Another issue that deserves attention is that the first recorded admission with a disorder is not always equal to the incident admission. According to patient chart reviews, 1 in 3 patients with a hospital admission for stroke had had an earlier stroke (L. Olai, personal communication, Feb 4, 2010). In an effort to separate incident admissions from readmissions some authors have suggested using prediction models combining information from current and previous records in the IPR [32]. It should be noted that the Swedish ICD system does contain a number of codes representing late effects of disease, such as ICD code I69 ("late effects of cerebrovascular disease").

A number of non-medical factors influence the coding of hospital discharges. Although originally used to collect data on health care use, today the IPR coding is also used as the basis for management and financing. Some hospitals have introduced compulsory use of certain secondary codes (when such codes apply) because these codes generate extra funding (e.g., a secondary code of diabetes mellitus is "valuable"). Further, international research suggests that the coding pattern may differ between hospitals and general practice [33]. Financial incitements have therefore led to a "diagnostic drift" in which more secondary diagnoses are listed [27] and where it is financially more rewarding to assign a patient a severe primary diagnosis than a severe secondary diagnosis (e.g., type 1 diabetes is more "valuable" as a primary diagnosis than as a secondary diagnosis). The effects of financial incitements on ICD coding have probably been underestimated and are likely to have changed the epidemiological pattern. A standardized behaviour of assigning ICD codes is therefore of importance for all stakeholders, including the Swedish state [27].

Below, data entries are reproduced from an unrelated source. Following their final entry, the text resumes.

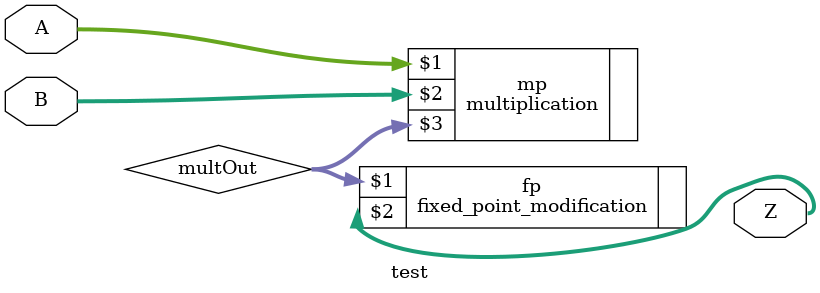
<source format=v>
module test (A, B, Z);
	input signed [15:0] A, B;
	output signed [15:0] Z;
	wire signed [31:0] multOut;
	
	multiplication mp(A, B, multOut);
	fixed_point_modification fp(multOut, Z);
	
endmodule
</source>
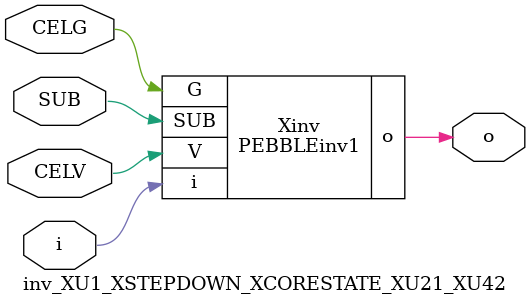
<source format=v>



module PEBBLEinv1 ( o, G, SUB, V, i );

  input V;
  input i;
  input G;
  output o;
  input SUB;
endmodule

//Celera Confidential Do Not Copy inv_XU1_XSTEPDOWN_XCORESTATE_XU21_XU42
//Celera Confidential Symbol Generator
//5V Inverter
module inv_XU1_XSTEPDOWN_XCORESTATE_XU21_XU42 (CELV,CELG,i,o,SUB);
input CELV;
input CELG;
input i;
input SUB;
output o;

//Celera Confidential Do Not Copy inv
PEBBLEinv1 Xinv(
.V (CELV),
.i (i),
.o (o),
.SUB (SUB),
.G (CELG)
);
//,diesize,PEBBLEinv1

//Celera Confidential Do Not Copy Module End
//Celera Schematic Generator
endmodule

</source>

Despite the extensive scope of the IPR, there is still a need for additional variables (Additional file 3), including laterality, index admission, earlier comorbidity and risk factors (e.g., smoking).

Conclusion

In conclusion, the Swedish IPR is a valuable resource for large-scale register-based research. A number of diagnoses have already been validated by the NBHW and by individual researchers. Current data suggest that the overall PPV of diagnoses in the register is about 85-95%.